## MATERIAL FOR THIS EXERCISE
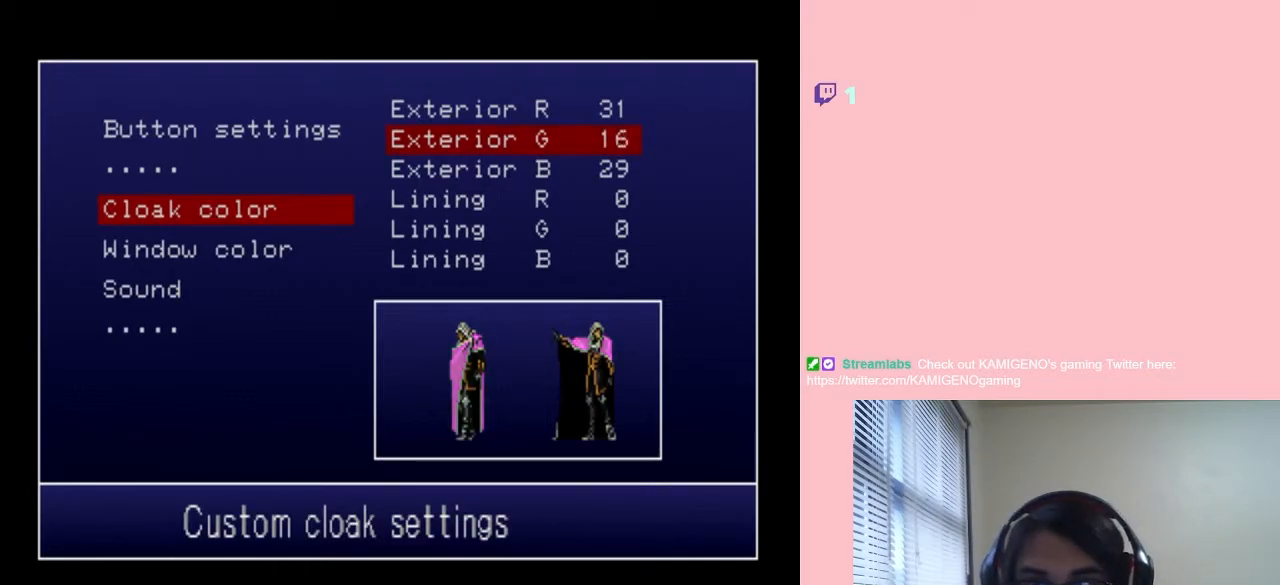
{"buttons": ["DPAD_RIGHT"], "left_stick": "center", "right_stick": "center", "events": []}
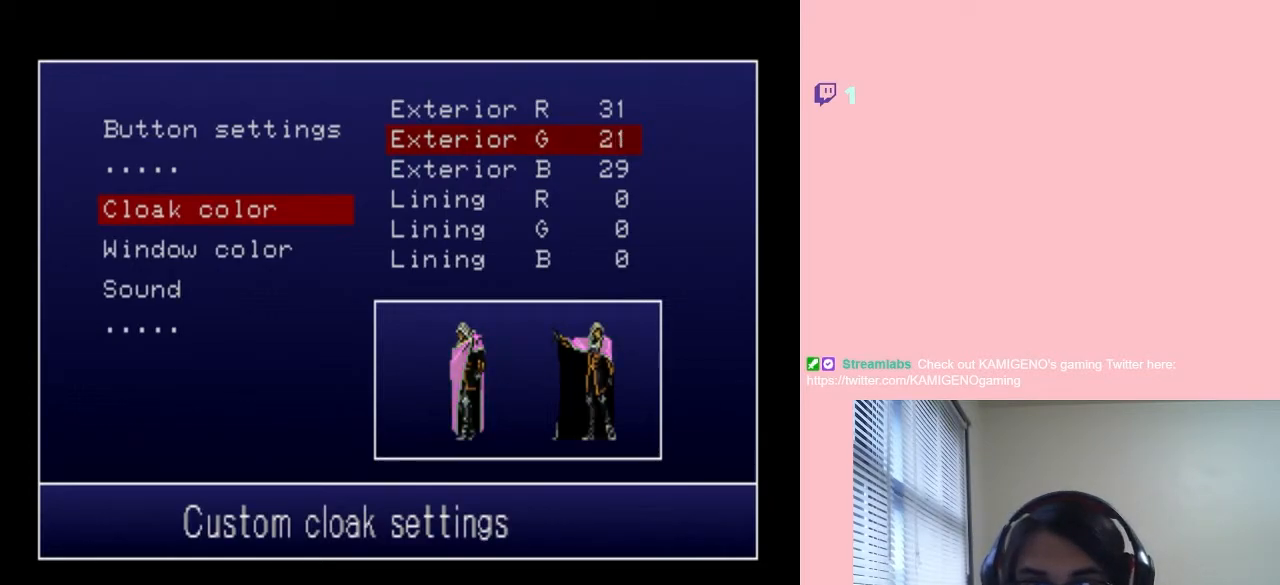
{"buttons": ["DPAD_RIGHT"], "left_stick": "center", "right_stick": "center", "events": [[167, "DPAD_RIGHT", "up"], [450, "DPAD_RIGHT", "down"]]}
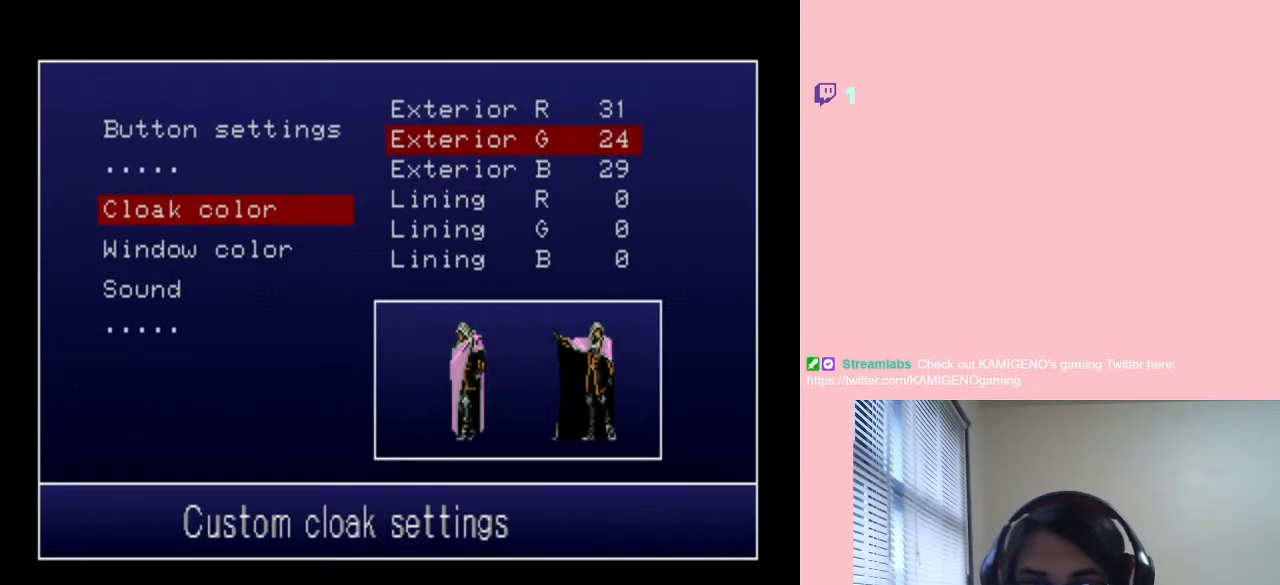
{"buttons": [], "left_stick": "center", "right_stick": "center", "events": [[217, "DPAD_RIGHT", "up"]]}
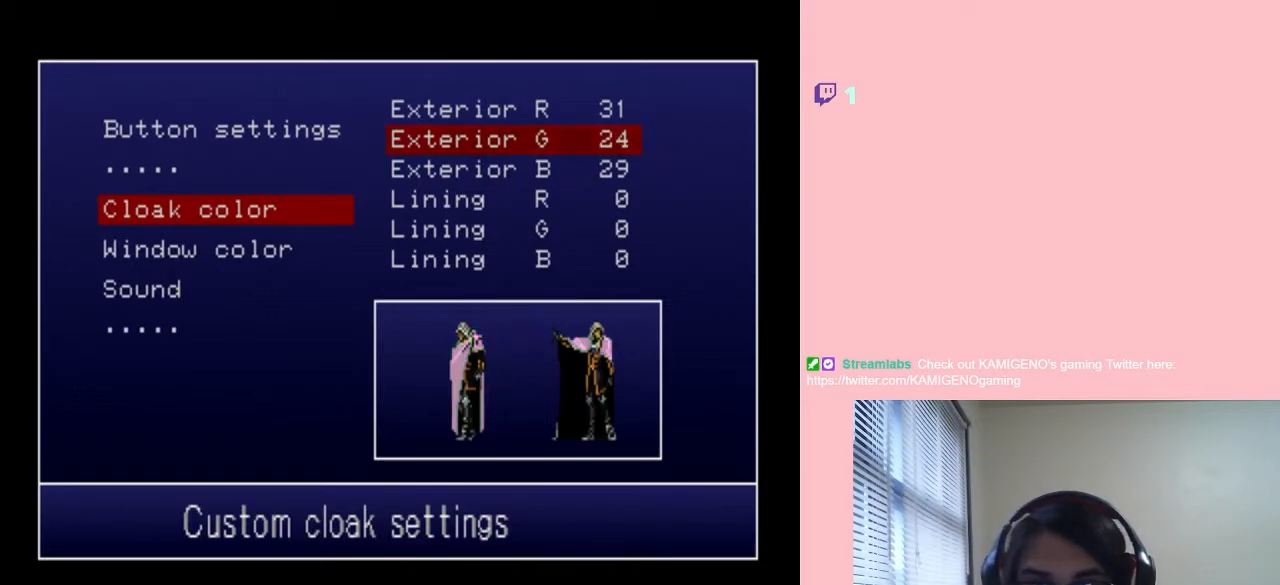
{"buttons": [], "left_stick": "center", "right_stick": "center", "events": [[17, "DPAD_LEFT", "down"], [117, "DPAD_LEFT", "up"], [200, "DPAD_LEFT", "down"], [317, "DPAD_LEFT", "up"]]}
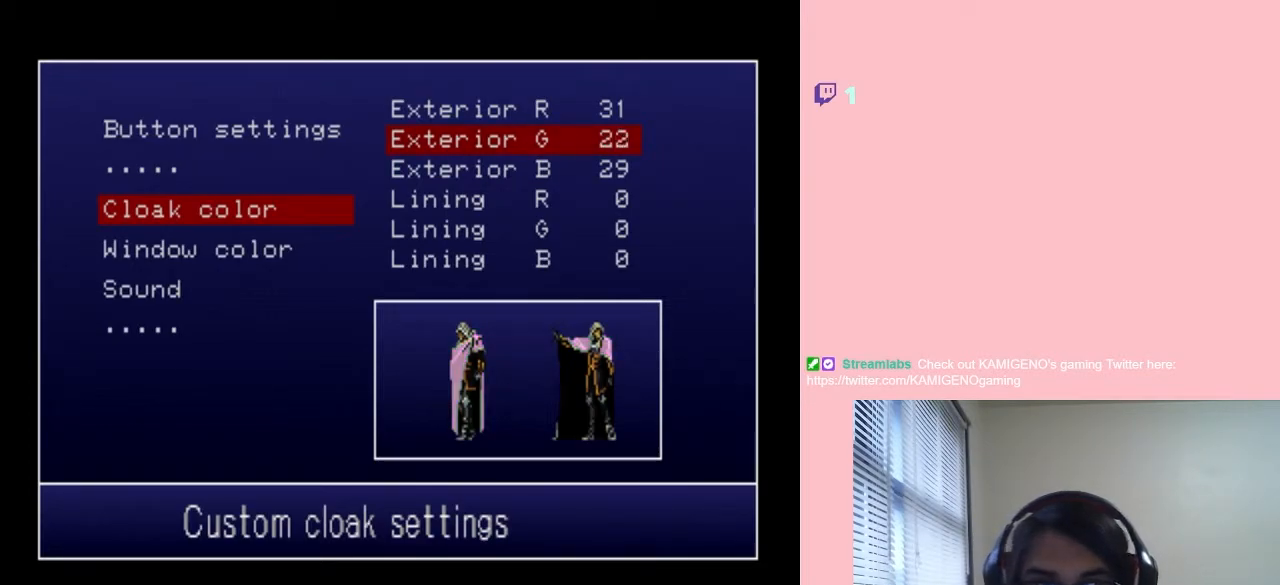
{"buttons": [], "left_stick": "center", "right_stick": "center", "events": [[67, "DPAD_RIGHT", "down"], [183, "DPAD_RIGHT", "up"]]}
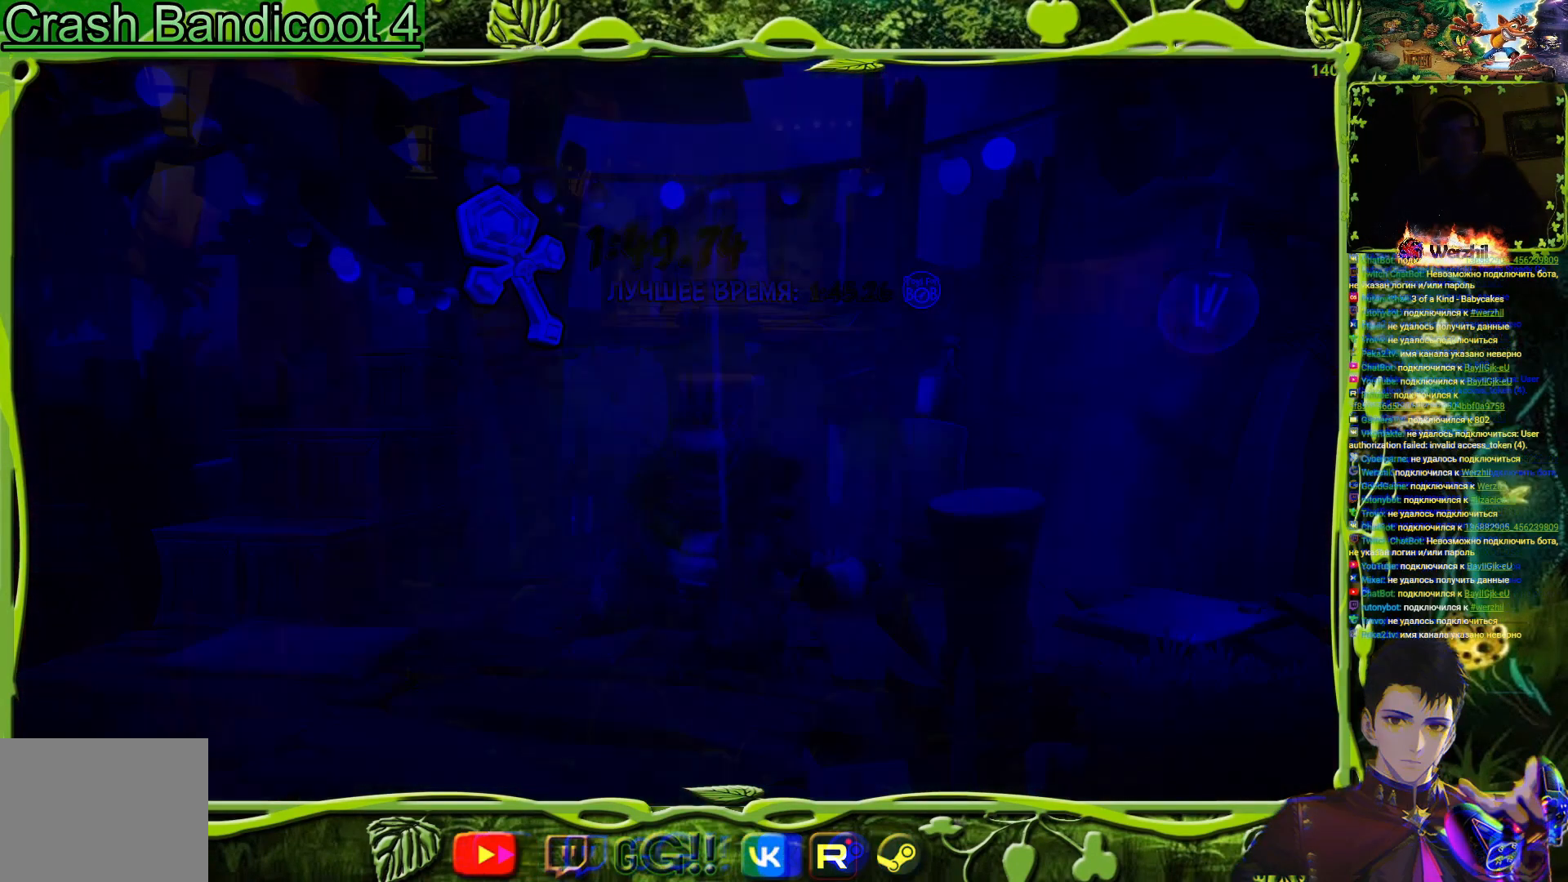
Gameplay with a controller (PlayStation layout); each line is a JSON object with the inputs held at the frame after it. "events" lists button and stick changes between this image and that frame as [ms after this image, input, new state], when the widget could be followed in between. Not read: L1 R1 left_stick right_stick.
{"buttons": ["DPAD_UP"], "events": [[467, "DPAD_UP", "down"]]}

## TASK DESCRIPTION
List every line in the records above that contains the word "center".

## ANSWER BELOW
{"buttons": ["DPAD_RIGHT"], "left_stick": "center", "right_stick": "center", "events": []}
{"buttons": ["DPAD_RIGHT"], "left_stick": "center", "right_stick": "center", "events": [[167, "DPAD_RIGHT", "up"], [450, "DPAD_RIGHT", "down"]]}
{"buttons": [], "left_stick": "center", "right_stick": "center", "events": [[217, "DPAD_RIGHT", "up"]]}
{"buttons": [], "left_stick": "center", "right_stick": "center", "events": [[17, "DPAD_LEFT", "down"], [117, "DPAD_LEFT", "up"], [200, "DPAD_LEFT", "down"], [317, "DPAD_LEFT", "up"]]}
{"buttons": [], "left_stick": "center", "right_stick": "center", "events": [[67, "DPAD_RIGHT", "down"], [183, "DPAD_RIGHT", "up"]]}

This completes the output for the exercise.